We have a number of values being polled, across a number of devices, with varying frequency. How do you design your collection processes? Do you dynamically spread the polling to even out the load? After all, the users are only specifying the frequency (every x minutes), not the exact time when the poll runs. Or do you use “round” numbers, and run all your 5-minute polls at 5, 10, 15… minutes past the hour, and your 15-minute polls at 00, 15, 30, 45 minutes past the hour? Won’t that cause peaks and troughs? Does it really matter?

Let’s look at the Network Data

Take a look at these two images. They show network utilisation for a couple of different network monitoring systems, recorded over 1 day. Both are monitoring small-medium networks - a few hundred systems. The first one is from a ScienceLogic Data Collector. Note the regular peaks? So far as I can tell, these are from some of the less-frequently polled metrics overlapping with regularly polled metrics. There’s also a couple of larger peaks, from some daily discovery processes:

ScienceLogic Data Collector Network Usage over 1d

ScienceLogic Data Collector Network Usage over 1d

Now look at this graph, showing bandwidth utilisation for an HP SIM server. Note how it’s much flatter, apart from a couple of peaks (I haven’t checked, but it’s probably a daily discovery, and a backup process):

HP SIM Network Usage over day

HP SIM Network Usage over 1d

Does it Matter?

If you’re trying to build an ultra high-performance network monitoring system, you will do everything you can to spread the polling load as evenly as possible. You will also ensure you are collecting only the bare minimum required. I haven’t shown the CPU load here, but clearly there will be collector system disk + CPU peaks associated with those network peaks, as it processes the returned data. If we are aiming to poll large amounts of devices from a single collector, we will need to spread the load as evenly as possible.

But what if your application architecture allows the easy deployment of multiple collectors, so you can spread the load? And in an age of cheap memory, who cares if we need to allocate a bit of extra RAM? If you look really closely at the graphs, you’ll see that we’ve still only got a few hundred kbps of network traffic, so that’s pretty much irrelevant.

But isn’t it just lazy?

Clearly there are advantages to spreading your polling load evenly. It does come with a development overhead, and you may need to be able to handle adjusting for small changes in polling windows - e.g. 295s one time, 305s the next. But what about the advantages of polling at set times (not just set intervals)? It turns out that it’s actually kind of handy to know exactly when the 15-minute poll will run. If you’re debugging a polling problem, or you’re monitoring some performance graphs closely to see if a problem is resolved, it’s actually really useful to be able to look at the clock and think “ah, the next 15-minute poll is due in 10 minutes.” It also makes your graphs much nicer - when comparing multiple metrics, the data points will line up nicely.

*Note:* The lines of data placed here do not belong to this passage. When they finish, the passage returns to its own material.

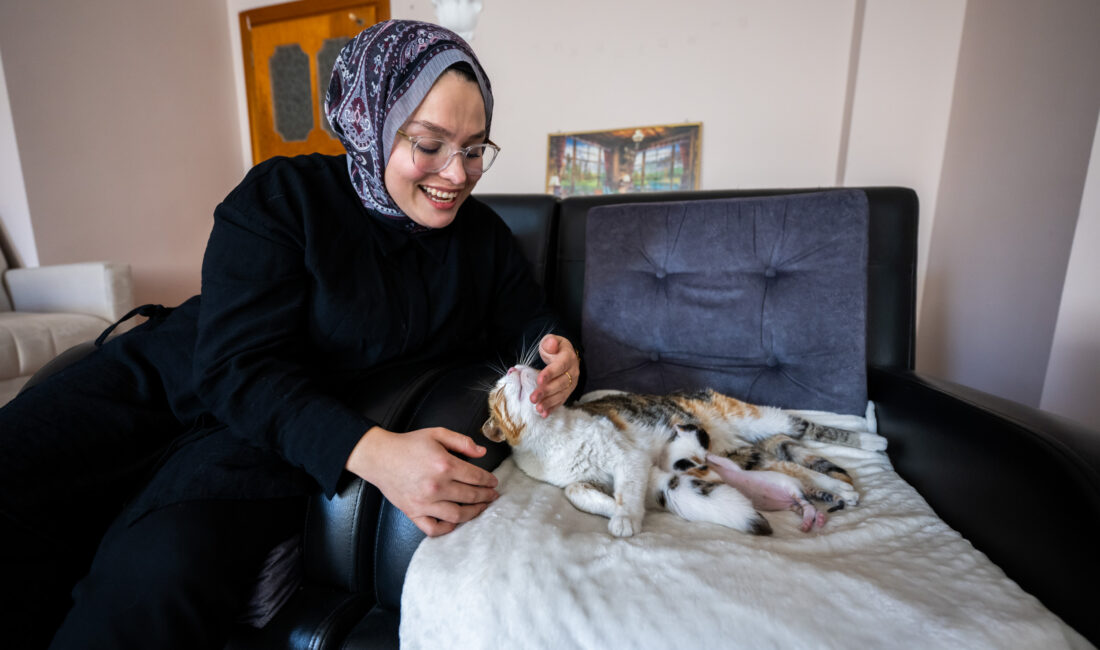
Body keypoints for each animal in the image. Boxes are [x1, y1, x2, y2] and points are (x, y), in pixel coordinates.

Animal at [481, 362, 884, 536]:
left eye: (533, 367)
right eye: (498, 390)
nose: (514, 367)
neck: (553, 434)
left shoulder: (628, 456)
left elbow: (628, 487)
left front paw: (625, 516)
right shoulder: (574, 480)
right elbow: (578, 493)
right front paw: (611, 507)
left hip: (753, 417)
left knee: (802, 428)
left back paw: (869, 441)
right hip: (739, 455)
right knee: (790, 466)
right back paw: (834, 490)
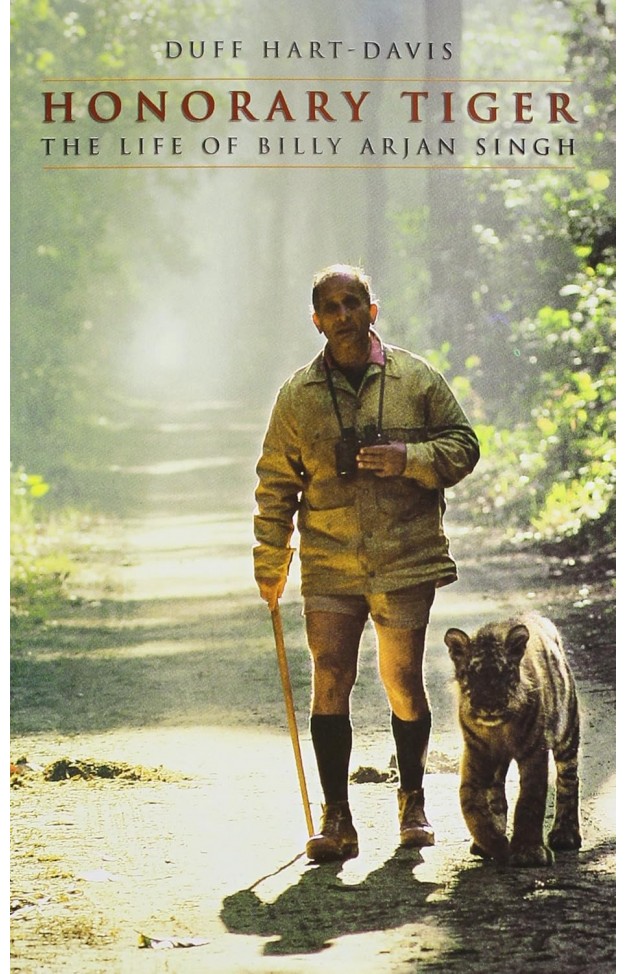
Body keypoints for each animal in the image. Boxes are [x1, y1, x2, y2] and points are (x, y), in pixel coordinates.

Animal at [444, 613, 582, 867]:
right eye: (473, 675)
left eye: (502, 674)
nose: (489, 706)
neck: (499, 730)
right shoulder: (476, 754)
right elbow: (472, 805)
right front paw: (494, 843)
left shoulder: (534, 752)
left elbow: (529, 801)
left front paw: (529, 852)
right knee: (495, 792)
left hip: (567, 731)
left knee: (568, 780)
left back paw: (565, 834)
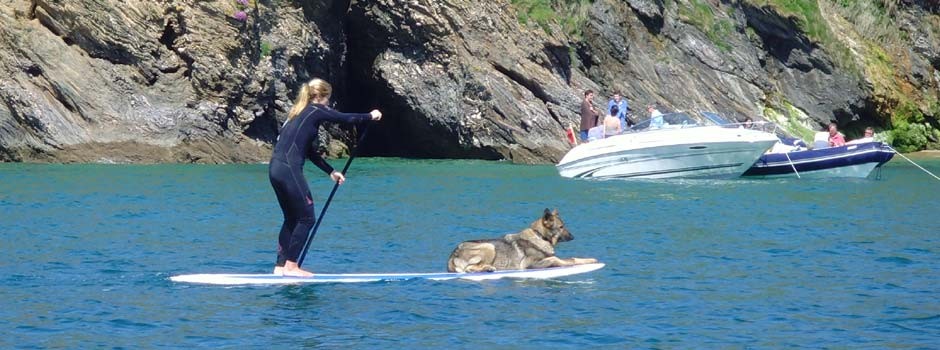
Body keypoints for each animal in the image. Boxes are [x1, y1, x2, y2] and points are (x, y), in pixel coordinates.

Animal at [446, 208, 596, 274]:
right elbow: (562, 260)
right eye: (561, 227)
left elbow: (571, 258)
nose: (573, 237)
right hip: (489, 246)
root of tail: (452, 256)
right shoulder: (529, 264)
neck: (539, 235)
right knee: (469, 269)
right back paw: (488, 268)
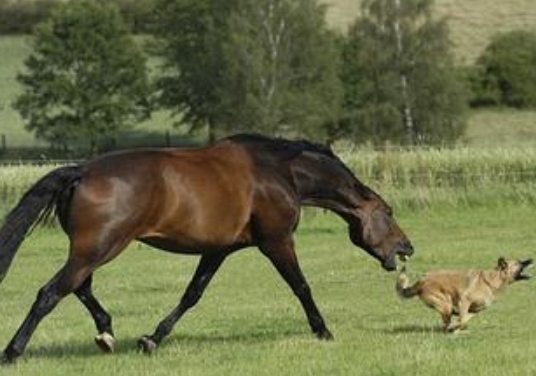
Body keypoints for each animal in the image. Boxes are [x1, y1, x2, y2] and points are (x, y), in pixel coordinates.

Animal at [0, 134, 414, 362]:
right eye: (389, 212)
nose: (407, 247)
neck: (279, 172)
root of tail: (81, 171)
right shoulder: (276, 241)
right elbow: (301, 286)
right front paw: (323, 331)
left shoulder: (219, 249)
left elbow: (192, 294)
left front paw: (151, 339)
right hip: (99, 248)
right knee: (51, 292)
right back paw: (13, 351)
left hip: (93, 249)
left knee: (78, 287)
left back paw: (106, 334)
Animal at [396, 258, 528, 330]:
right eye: (518, 263)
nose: (530, 260)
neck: (492, 280)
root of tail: (422, 280)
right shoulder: (464, 301)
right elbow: (462, 321)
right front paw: (456, 328)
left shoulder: (474, 310)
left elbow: (463, 320)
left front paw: (457, 327)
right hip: (446, 305)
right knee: (446, 322)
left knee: (446, 322)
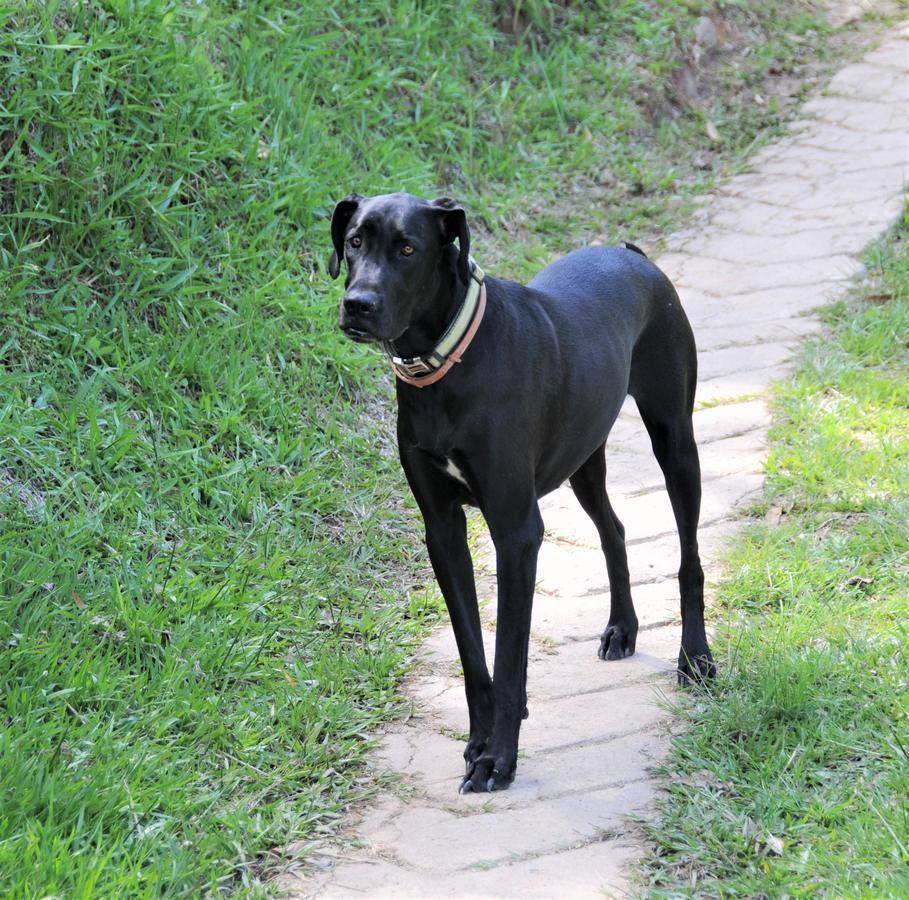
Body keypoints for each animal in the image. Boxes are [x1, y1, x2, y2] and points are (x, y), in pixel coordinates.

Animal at [330, 193, 712, 792]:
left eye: (408, 248)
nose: (357, 304)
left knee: (688, 557)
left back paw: (695, 657)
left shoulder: (515, 532)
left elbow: (509, 658)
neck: (447, 366)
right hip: (584, 459)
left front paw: (498, 759)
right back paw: (622, 628)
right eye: (353, 242)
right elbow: (472, 653)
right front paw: (478, 740)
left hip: (675, 441)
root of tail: (634, 256)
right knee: (614, 530)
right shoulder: (443, 530)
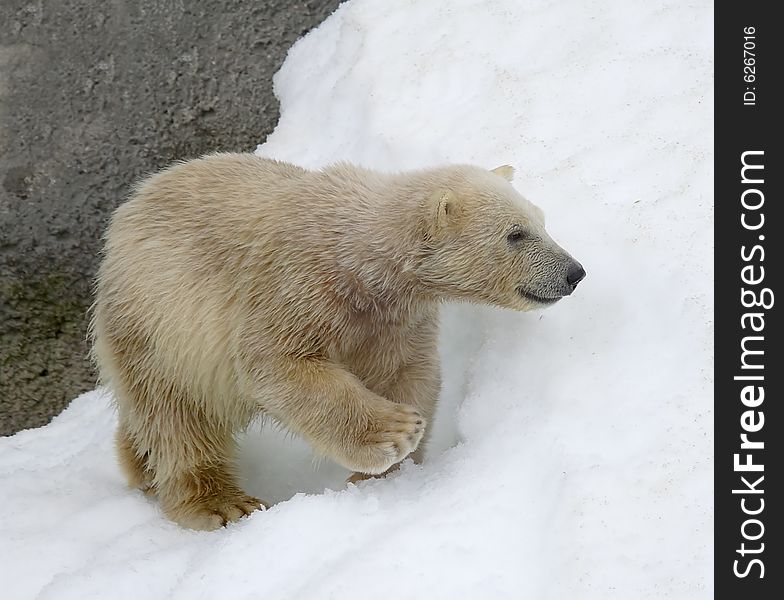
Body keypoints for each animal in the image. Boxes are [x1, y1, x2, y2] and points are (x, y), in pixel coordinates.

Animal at [90, 155, 580, 528]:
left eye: (541, 221)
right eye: (515, 233)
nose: (574, 272)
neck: (363, 258)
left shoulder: (393, 318)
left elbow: (410, 372)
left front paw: (390, 470)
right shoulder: (298, 283)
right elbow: (277, 363)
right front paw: (394, 435)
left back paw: (138, 464)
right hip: (154, 323)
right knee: (177, 417)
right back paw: (222, 504)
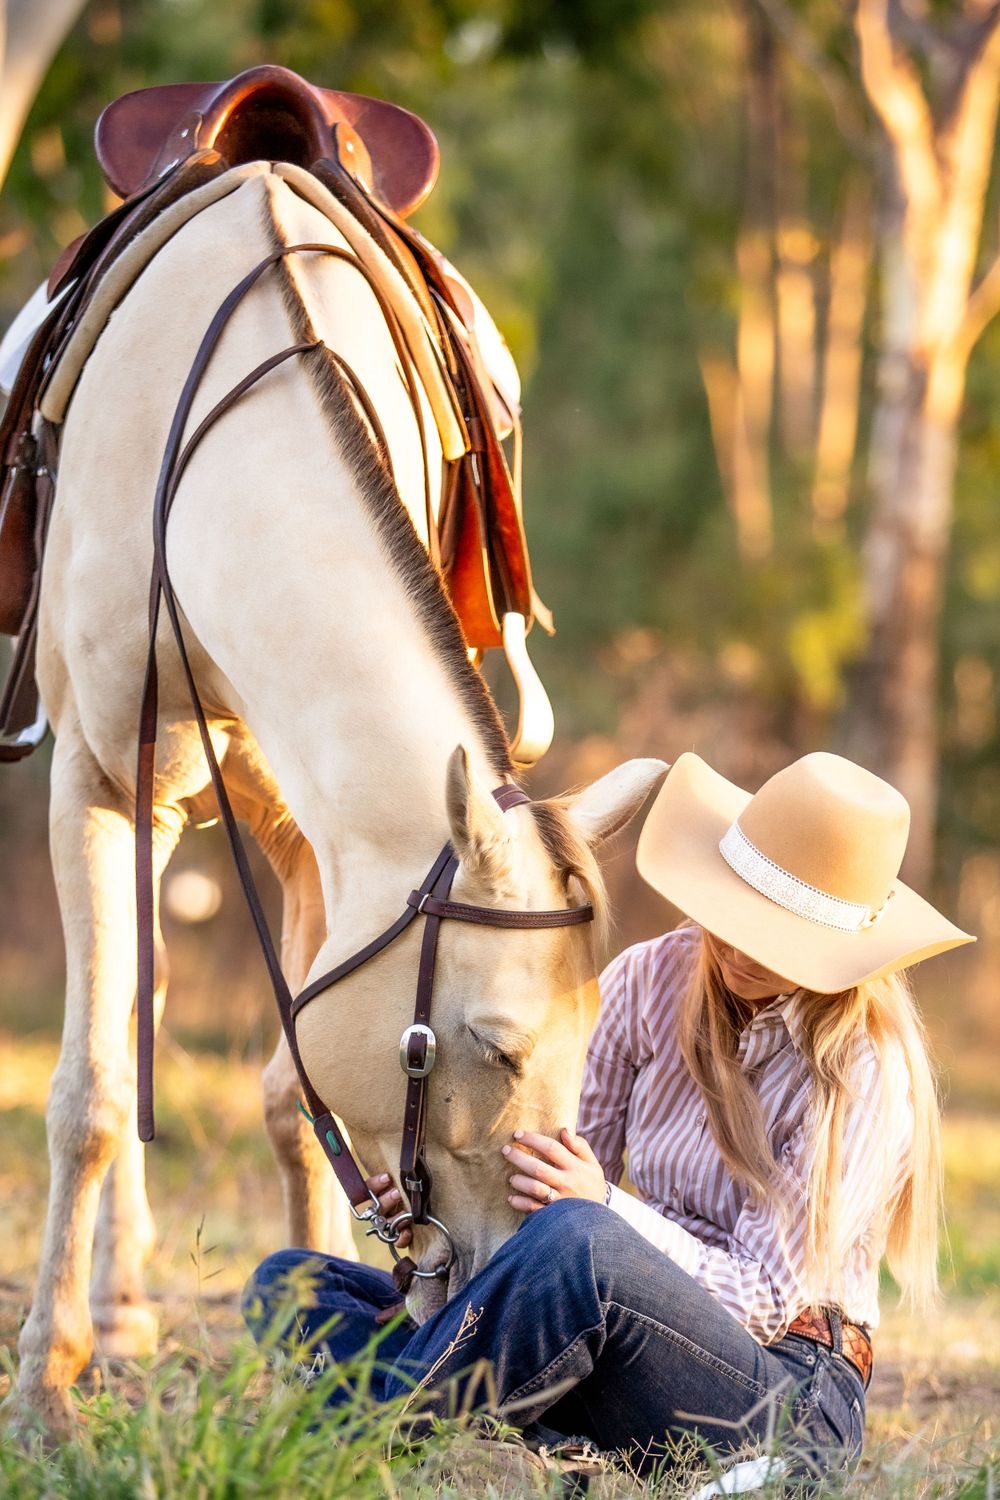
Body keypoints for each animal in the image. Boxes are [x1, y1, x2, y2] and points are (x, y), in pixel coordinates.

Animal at [8, 158, 665, 1434]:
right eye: (499, 1049)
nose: (527, 1251)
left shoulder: (317, 840)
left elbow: (289, 1097)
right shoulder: (97, 782)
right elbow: (94, 1094)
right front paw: (45, 1390)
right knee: (128, 1017)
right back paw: (105, 1317)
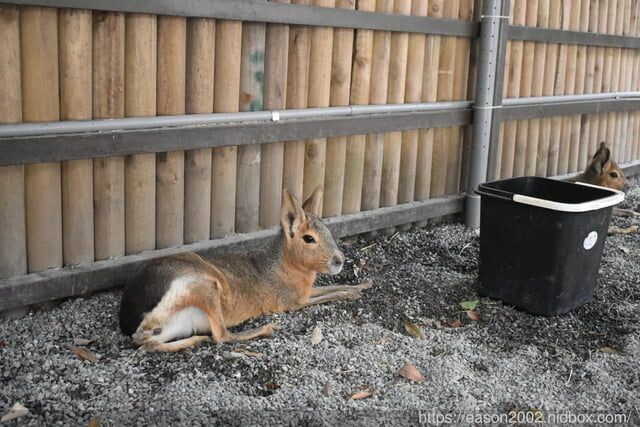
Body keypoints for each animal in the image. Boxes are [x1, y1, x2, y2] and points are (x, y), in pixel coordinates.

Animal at [119, 187, 372, 352]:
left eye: (328, 231)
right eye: (309, 238)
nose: (340, 260)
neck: (284, 265)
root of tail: (130, 310)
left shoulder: (306, 293)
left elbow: (334, 286)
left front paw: (363, 284)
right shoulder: (292, 303)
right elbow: (331, 294)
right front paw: (352, 293)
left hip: (175, 324)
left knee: (147, 344)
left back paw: (194, 340)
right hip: (204, 286)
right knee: (222, 337)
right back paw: (265, 328)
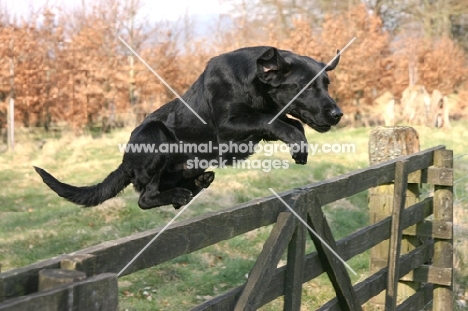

If you asked me about it 10 years ago, I would have said that you must design so that you spread the load as evenly as possible. These days? I might focus my development resources elsewhere, unless I was designing hyper-scale systems. I realise that of course hyper-scale (cloud/Big Data/Blah Blah) is very much the sexy thing right now, but you know what? It’s irrelevant to most of us, no matter how much you read. At the scale of a few hundred, or a few thousand monitored systems, it’s just not that big a deal any more. Make some effort to spread load if you need to, but don’t get too hung up on it, unless you’ve got data telling you otherwise.